At this stage an extra peril makes an entrance. Roaming robotic spheres wander the corridors and these cannot be destroyed but my be disabled for a time. If this occurs while over a floor laser, the gun will be crushed by the weight of the falling robot, a useful ploy for removing the increasing number of these energy-sapping modules.

At level five, the floor and wall-mounted lasers are supplemented by extremely lethal guns which fire rapidly and horizontally across the screen. These cannot be defeated and must be avoided before a blackout occurs.

Once a bomb has been activated, Dan must find his way back to the asteroid's surface and relocate the Anastasia, Digby and safety. Will he succeed or will he have to destroy the Mekon first? The fate of the world is in your hands, chaps!

The standard of the programming for the Spectrum is a fine example of the skill of Dave Chapman in visualising the graphics designed by Martin Wheeler. The game is free from intrusive attribute problems and flicker, even though the on-screen action is often supplemented by an animated Mekon head uttering threats and pleas from a small monitor screen at the bottom right of the display.

The bottom left of the screen is reserved for status indicators of Dan's laser charge and energy level, as well as a clock readout of time remaining.

Locating the correct place for the lifts requires accurate positioning of Dan. This just becomes second nature if the time limit is to be overcome because he can use the lift to get out of sticky situations. While in transit via a lift, he cannot be harmed by Treens, robots or lasers. Sometimes Dan's capture can help to move him closer to the control room than can be achieved by searching for the correct return route. The other advantage of capture is that the laser gun is automatically given a 50% re-charge if all of the re-energising modules have been used up.

The two hour limit means that Dan can only be allowed a maximum of twelve arrests if he is to complete any of the task. In practice, this is much reduced because of the time ticking away while he searches the complex for the elusive bomb fragments and hidden doors to new levels.

The gameplay is simple enough to lull you into the mistaken belief that it will be a cinch to reach your goal very quickly. This is the hook which leads you to game after game and I spent hours of frustration when reviewing this dastardly fiendish game.

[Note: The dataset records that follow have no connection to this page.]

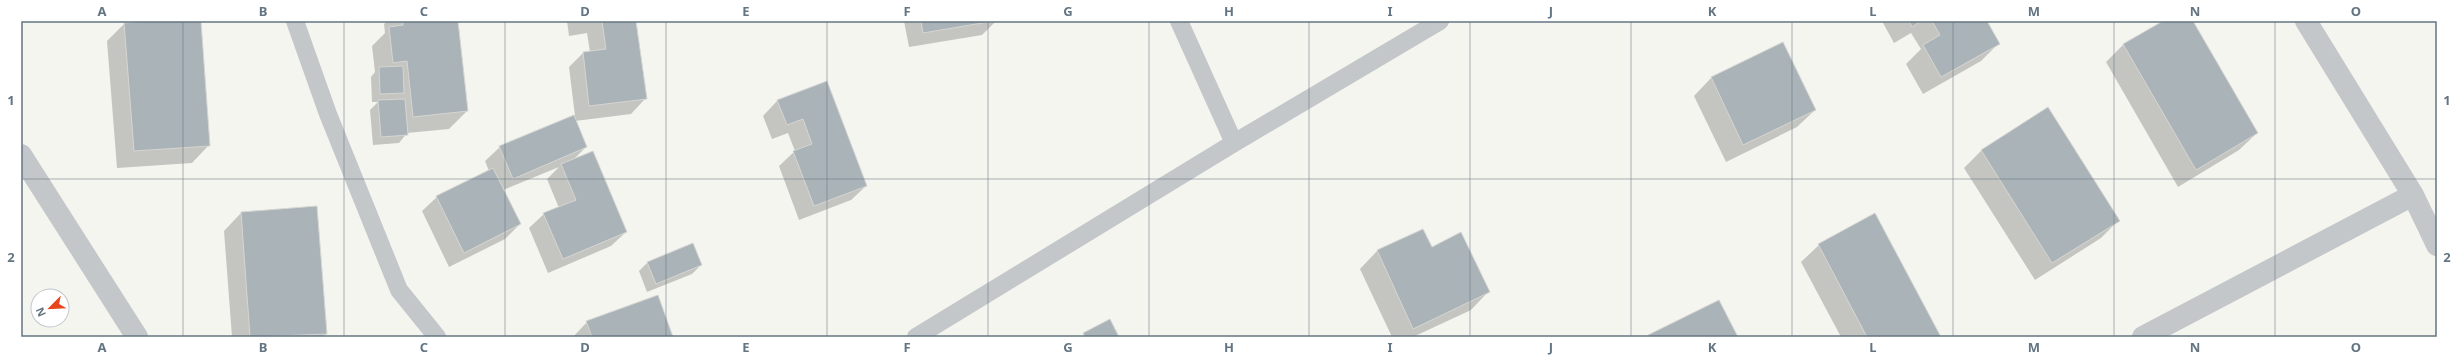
<svg xmlns="http://www.w3.org/2000/svg" width="2458" height="358" viewBox="0 0 2458 358" font-family="'Noto Sans',sans-serif">
<style>
.shadow{fill:#0003}
.building{fill:#aab3b7;stroke:#d6d6d3}
.lines{fill:none;stroke-linecap:round;stroke-linejoin:round}
.lane{stroke:#c4c7ca;stroke-width:18}
.street{stroke:#c4c7ca;stroke-width:22}
.grid{fill:none;stroke:#637582;stroke-width:1;stroke-opacity:0.55}
.neatline{fill:none;stroke:#637582;stroke-width:1.5}
.grid-label{font-size:13px;text-anchor:middle;font-weight:bold;fill:#637582}
</style>
<rect width="100%" height="100%" fill="#f5f5f0"/>
<path class="shadow" d="M163,21H200L209,145L192,163L117,168L107,41L124,24Z
M387,21H457L467,111L449,129L407,133L399,143L373,145L370,110L378,102H372L371,77L375,72L372,46L385,33L384,24Z
M567,21H635L645,99L631,114L575,121L586,147L573,160L626,232L611,246L548,273L529,228L544,214L559,208L547,179L559,167L503,190L520,224L505,239L449,267L422,211L437,197L489,171L485,161L500,147L575,116L569,67L583,53L590,52L587,33L569,36Z
M904,21H996L982,35L909,47Z
M1882,21H1986L1999,43L1981,61L1923,94L1906,64L1921,49L1911,33L1894,43Z
M2165,21H2191L2257,133L2239,150L2178,187L2106,62L2123,45Z
M1783,43L1815,110L1797,127L1726,162L1694,96L1711,78Z
M826,83L866,186L851,200L799,220L779,166L795,151L788,133L772,139L763,116L777,101Z
M2048,109L2118,221L2101,238L2035,280L1964,168L1981,151Z
M241,213L326,334L322,337H232L224,231Z
M1423,230L1431,248L1488,292L1471,310L1413,337H1392L1360,269L1377,251Z
M692,245L701,265L692,274L647,292L639,271L647,263Z
M1819,245L1940,337H1841L1801,262Z
M587,322L672,337H573Z"/>
<path class="building" d="M150,21H201L210,146L134,151L124,23Z
M403,21H458L468,111L413,117L407,61L393,63L389,27L403,25Z
M602,21H636L647,99L589,106L583,52L606,49Z
M921,21H994L923,33Z
M1909,21H1921L1912,27Z
M1932,21H1987L2000,44L1941,77L1923,45L1940,35Z
M2163,21H2193L2258,133L2196,170L2123,44Z
M1783,42L1816,110L1743,145L1711,77Z
M403,66L404,93L380,94L379,67Z
M827,81L867,186L814,206L793,151L812,144L803,119L787,125L777,100Z
M405,99L408,135L381,137L378,100Z
M2048,107L2120,221L2052,263L1981,150Z
M574,115L587,147L513,179L499,146Z
M593,151L627,232L563,259L543,213L576,200L561,164Z
M493,168L521,224L464,253L436,196Z
M317,206L327,334L250,337L241,212Z
M1875,213L1941,337H1867L1818,244Z
M1423,229L1432,247L1461,232L1490,292L1413,329L1377,250Z
M693,243L702,265L656,284L647,262Z
M658,295L673,337H592L586,321Z
M1719,300L1738,337H1649L1648,335Z
M1110,319L1119,337H1085L1083,333Z"/>
<g class="lines">
<path class="lane" d="M295,21L328,114L399,290L437,337
M1179,21L1234,143
M916,337L1234,143L1440,21"/>
<path class="street" d="M2306,21L2413,195L2437,245
M21,155L137,337
M2143,337L2413,195"/>
</g>
<path class="grid" d="M183,21V337M344,21V337M505,21V337M666,21V337M827,21V337M988,21V337M1149,21V337M1309,21V337M1470,21V337M1631,21V337M1792,21V337M1953,21V337M2114,21V337M2275,21V337M21,179H2437"/>
<rect width="2458" height="358" fill="none" stroke="#ffffff" stroke-width="44"/>
<g transform="translate(50 308) rotate(246)"><circle r="19" fill="#ffffff" stroke="#c1c8cd"/>
<path d="M0-3L7 15L0 10L-7 15Z" fill="#e7451e"/>
<text y="-6" font-size="11" font-weight="bold" text-anchor="middle" fill="#637582">N</text>
</g>
<rect x="22" y="22" width="2414" height="314" class="neatline"/>
<g class="grid-label">
<text x="102" y="16">A</text>
<text x="263" y="16">B</text>
<text x="424" y="16">C</text>
<text x="585" y="16">D</text>
<text x="746" y="16">E</text>
<text x="907" y="16">F</text>
<text x="1068" y="16">G</text>
<text x="1229" y="16">H</text>
<text x="1390" y="16">I</text>
<text x="1551" y="16">J</text>
<text x="1712" y="16">K</text>
<text x="1873" y="16">L</text>
<text x="2034" y="16">M</text>
<text x="2195" y="16">N</text>
<text x="2356" y="16">O</text>
<text x="11" y="105">1</text>
<text x="2447" y="105">1</text>
<text x="11" y="262">2</text>
<text x="2447" y="262">2</text>
<text x="102" y="352">A</text>
<text x="263" y="352">B</text>
<text x="424" y="352">C</text>
<text x="585" y="352">D</text>
<text x="746" y="352">E</text>
<text x="907" y="352">F</text>
<text x="1068" y="352">G</text>
<text x="1229" y="352">H</text>
<text x="1390" y="352">I</text>
<text x="1551" y="352">J</text>
<text x="1712" y="352">K</text>
<text x="1873" y="352">L</text>
<text x="2034" y="352">M</text>
<text x="2195" y="352">N</text>
<text x="2356" y="352">O</text>
</g>
</svg>
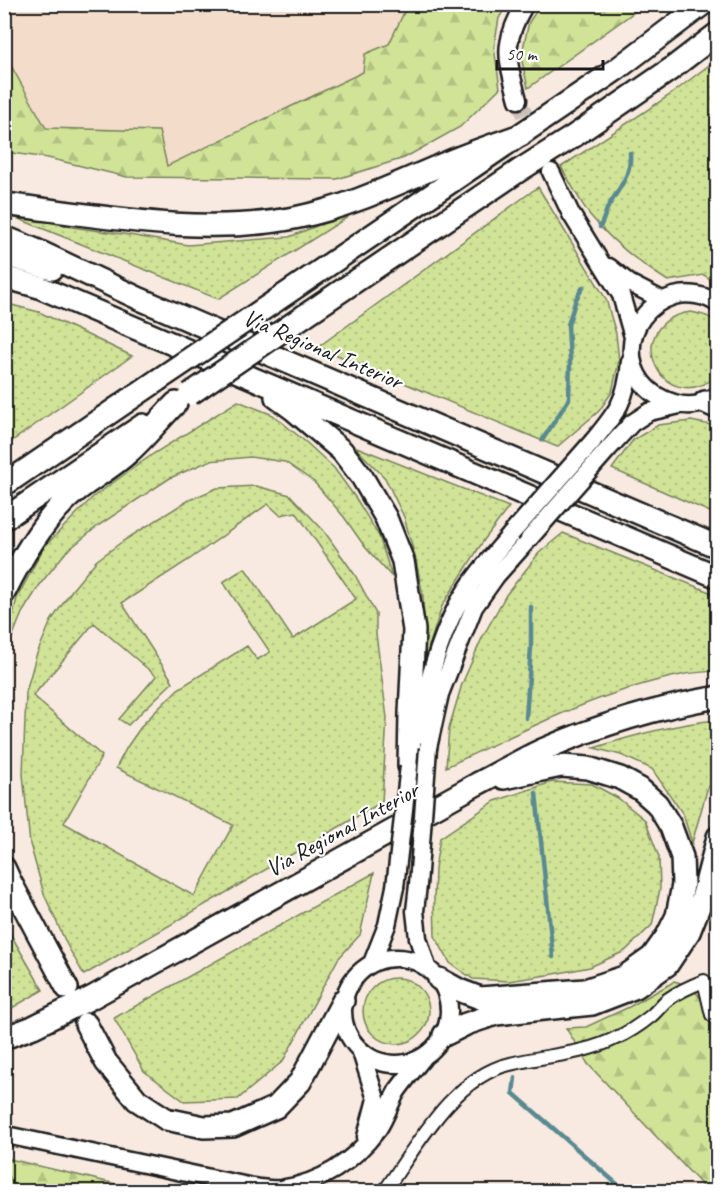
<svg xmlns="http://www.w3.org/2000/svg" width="722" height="1196" viewBox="0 0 722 1196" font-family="Caveat,sans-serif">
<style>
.built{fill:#f3dcca}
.grass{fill:url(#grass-dots);stroke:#76805a;stroke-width:1.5;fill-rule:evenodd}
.forest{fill:url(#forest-firs);stroke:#76805a;stroke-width:1.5}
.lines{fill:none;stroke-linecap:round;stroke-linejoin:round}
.stream{stroke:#5a8992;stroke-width:4.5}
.secondary-tunnel{stroke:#ccc1b9;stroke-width:16;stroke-dasharray:16 8;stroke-linecap:butt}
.street-casing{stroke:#1c1c1c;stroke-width:16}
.secondary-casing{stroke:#1c1c1c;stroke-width:21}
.highway-casing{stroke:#1c1c1c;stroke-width:26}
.street{stroke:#fff;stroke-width:12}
.secondary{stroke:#fff;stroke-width:16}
.highway{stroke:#fff;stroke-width:21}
.secondary-bridge-casing{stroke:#1c1c1c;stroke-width:21;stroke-linecap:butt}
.highway-bridge-casing{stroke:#1c1c1c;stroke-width:26;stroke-linecap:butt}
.secondary-bridge{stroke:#fff;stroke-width:16}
.highway-bridge{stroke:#fff;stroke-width:21}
.labels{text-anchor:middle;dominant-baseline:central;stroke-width:4.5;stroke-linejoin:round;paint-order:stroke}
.street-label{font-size:24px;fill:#1c1c1c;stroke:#fff}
</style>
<defs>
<pattern id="grass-dots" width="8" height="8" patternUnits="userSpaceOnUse" patternTransform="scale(1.5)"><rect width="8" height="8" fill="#d0e397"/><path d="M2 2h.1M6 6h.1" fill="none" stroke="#b2c282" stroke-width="1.8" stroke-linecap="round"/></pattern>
<pattern id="forest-firs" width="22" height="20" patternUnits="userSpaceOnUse" patternTransform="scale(1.5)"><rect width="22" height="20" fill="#d0e397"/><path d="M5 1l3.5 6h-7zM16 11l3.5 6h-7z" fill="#b2c282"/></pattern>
</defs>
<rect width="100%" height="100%" fill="#f8eae0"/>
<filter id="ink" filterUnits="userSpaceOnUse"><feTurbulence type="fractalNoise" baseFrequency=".0167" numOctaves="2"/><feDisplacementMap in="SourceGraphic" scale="12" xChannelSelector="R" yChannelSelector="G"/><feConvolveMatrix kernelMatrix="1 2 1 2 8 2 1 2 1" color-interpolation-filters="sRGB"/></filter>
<g filter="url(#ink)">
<path class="built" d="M4,5H408L389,44L363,72L167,166L159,131L46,128L5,55Z"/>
<path class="grass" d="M717,59V284L704,275L668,281C639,263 612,242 590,215C579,201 571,183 561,167L670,95Z
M538,187L606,299L616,334L619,361L612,392L599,411L557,447L318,347Z
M16,213L72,227L129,235L188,245L289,237L347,214L348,217L218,299L14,217Z
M4,303L39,312L132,356L5,446Z
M691,312C701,314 711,316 718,324L717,376C660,421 618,322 691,312Z
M238,401L273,415L307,443L334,468L357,500L379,536L392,577L365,547L344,517L314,482L285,462L250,457L209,461L170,478L99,525L66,552L41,583L22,613L5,655V648L17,598L44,547L93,497L153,454Z
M691,421L717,426V515L612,469L633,440L658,425Z
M354,446L509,507L484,540L442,606L425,659L423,596L416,560L404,517L385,478Z
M256,486L290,495L324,531L355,575L376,614V634L387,718L382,802L84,975L67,945L44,894L30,844L23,774L26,692L36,656L51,621L72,590L96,561L123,541L187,501L217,488ZM268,504L280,515L296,512L356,599L293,639L245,568L223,582L270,652L257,660L247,646L178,689L143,724L127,747L116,768L233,825L194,896L64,823L102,756L33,696L94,623L156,676L119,719L128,725L173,682L122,603L190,559Z
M563,533L717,595V671C705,672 693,672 681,675C600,691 520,732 446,767L449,728L462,684L482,638L506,595L539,553Z
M717,720V773L707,790L692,843L683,814L652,769L621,755L594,748C634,735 676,724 717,720Z
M552,782L592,784L618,798L645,820L659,857L660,889L652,925L625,951L590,967L554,974L509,981L473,979L450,963L435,936L434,901L435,868L440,838L495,801Z
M374,873L360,935L338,959L283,1061L238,1099L184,1101L144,1071L114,1018Z
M4,923L43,990L5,1012H4Z
M363 1011a33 33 0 1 1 66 0a33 33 0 1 1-66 0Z"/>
<path class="forest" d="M408,4L507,5L499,18L494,47L500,88L460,127L404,158L337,179L127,177L48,158L5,152V55L46,128L159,131L167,166L363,72L365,54L389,44Z
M541,4H644V5L528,88L521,57L529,22Z
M674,981L690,986L707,1005L717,1014V1191H702L701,1184L588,1064L566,1028L586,1027L629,1007L670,984Z
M5,1158L141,1190L139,1192L5,1191Z"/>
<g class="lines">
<path class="stream" d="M600,227C603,221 605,215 607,209C617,190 632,176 630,153
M543,439L569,399L570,361L568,325L576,299L583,287
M526,718L531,648V607
M536,793L553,957
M515,1078L513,1093L626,1192"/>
<path class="secondary-tunnel" d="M518,100L548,164"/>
<g class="street-casing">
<path id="street" d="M384,1192C416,1147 453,1077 510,1064C545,1055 583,1055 616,1038C628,1033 641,1024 651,1016C657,1011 661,1005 667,1000C679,991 691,986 704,981L712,1015"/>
</g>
<g class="secondary-casing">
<path id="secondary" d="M518,100C514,83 506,61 509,44C511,30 518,16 525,4
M551,172L571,214L621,295L633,337
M609,267L629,283L662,300
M718,304C706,295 688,292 674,296C618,313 617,388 674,403C684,406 696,406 705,402C710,400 714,397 718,395
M593,441C617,412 627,400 630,361
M609,448L632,423L649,412L680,405
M416,736C426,692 436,645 458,604C472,578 492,557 511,534
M428,748L440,694L474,607L496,576L529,539
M418,885L415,911L418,938L427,967
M343 1011a53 53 0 1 1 106 0a53 53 0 1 1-106 0Z
M372,963L387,925L395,887
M361,1052L376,1099L366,1137
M4,1136H11L253,1187C262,1188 272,1190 281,1189C321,1183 354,1161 378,1129C386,1117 390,1103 397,1091C405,1080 414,1069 423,1058"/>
</g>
<g class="highway-casing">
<path id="highway" d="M4,204C99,216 205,237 299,217C353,206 402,181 453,160C475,151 498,143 521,135
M4,237L36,250L140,299L718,547
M4,255L52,269
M4,277L39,287L718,577
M274,302L617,69L703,4
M304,316L520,170L574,136L671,69L718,33
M276,397L294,410L342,451L362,477L386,518L403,561L414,630L410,713L409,766
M705,402L718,408
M4,485L158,380
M4,519L143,425
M4,593C20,560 39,527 65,501C84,482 109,471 128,453C145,438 160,419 176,403
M4,868L10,881L67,988
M439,979L459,990L480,998L585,990L624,977L652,957L667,936L677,916L683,885L682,857L671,827L657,804L640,789L620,778L588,768L561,766L504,778
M86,1024L106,1062L137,1100L166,1119L204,1127L233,1126L276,1107L300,1082L343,1001
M444,1035L466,1024L496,1014L592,1004L636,987L667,965L689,932L702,899L718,837
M4,1038L33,1027L91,998L477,784C499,773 520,760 542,750C597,726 659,707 718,697"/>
</g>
<use href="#street" class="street"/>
<use href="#secondary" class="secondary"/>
<use href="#highway" class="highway"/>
<g class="secondary-bridge-casing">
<path id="secondary-bridge" d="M511,534L593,441
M529,539L609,448
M418,885L428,748
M395,887L409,766"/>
</g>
<g class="highway-bridge-casing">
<path id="highway-bridge" d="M158,380L274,302
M190,394L304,316"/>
</g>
<use href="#secondary-bridge" class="secondary-bridge"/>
<use href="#highway-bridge" class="highway-bridge"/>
</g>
</g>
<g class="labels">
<g class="street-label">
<text transform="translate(323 349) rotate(23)">Via Regional Interior</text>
<text transform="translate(342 829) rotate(-29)">Via Regional Interior</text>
</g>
</g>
<rect width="722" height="1196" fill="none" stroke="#fff" stroke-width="24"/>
<rect x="12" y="12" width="698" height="1172" fill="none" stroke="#1c1c1c" stroke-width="2" filter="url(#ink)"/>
<path d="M497 60v9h106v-9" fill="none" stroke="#1c1c1c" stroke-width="3"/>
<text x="506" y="60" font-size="18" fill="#1c1c1c" stroke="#ffffff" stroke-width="4.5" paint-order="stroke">50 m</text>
</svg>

Unfortunately, Dan Dare's creator did not live to see his comic strip hero translated to the technology which he forecast would occur through his stories. The cassette insert carries a dedication to the memory of Frank Hampson who sadly died on 8th July 1986. Few fictional heroes have weathered the ravages of time like Dan and, although his language belongs to an era long since past, he will be remembered by a new generation of science fiction fans through the ingenuity of Virgin Games' Gang of Five programming team.